Heathen Shame is another noise act, a three-piece comprising Wayne and Kate from Twisted Village and a trumpeter. Now, I'm not a great fan of the trumpet as a musical instrument, but it turns out to be a killer noise instrument! He does a lot of weird, jagged, fast flurries of notes, screwing around with muting and with pedals. (Is that a wah pedal on a trumpet?!?) Kate and Wayne play mostly delicious washes of tuned feedback on guitars, varying distortion levels and occasionally scraping the strings against whatever's to hand.
Eloe Omoe are a drummer and a bassist, so you could be forgiven for mistaking them for a "rhythm section" until you hear them play. I made this mistake the first time I saw them, and it colored my perception of them rather badly. This time, I have a better idea what to expect, so I can appreciate the traces of rhythm that sometimes creep into what the drummer is doing, rather than fixating on the spastic blasts that take up most of his time. The bass is chunky, incredibly loud and distorted. It's not really tonal, more a dark, muddy slurry of notes, but the texture is again very interesting, particularly with the brighter drum sounds to set it off. They kind of only have one trick, but over the course of a short set they stay fairly interesting.

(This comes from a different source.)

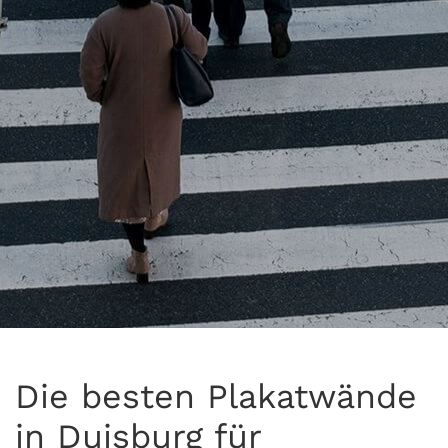
Die besten Plakatwände
in Duisburg für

After all that, I rather expect Miminokoto to be a noise act. Instead, they're a Japanese psych-rock trio; my second this week! Miminokoto seem to have two modes. When the singer/guitarist is singing, it's pretty straightforward, he doesn't have the greatest voice, and I get pretty bored. Then he uncorks fabulous, exploratory, mind-twisting guitar solos. Just really weird, really interesting stuff. Every song, I find myself thinking, "Okay, I'm tired, this is enough, maybe I should leave." And then he gets to the solo, and I'm enthralled.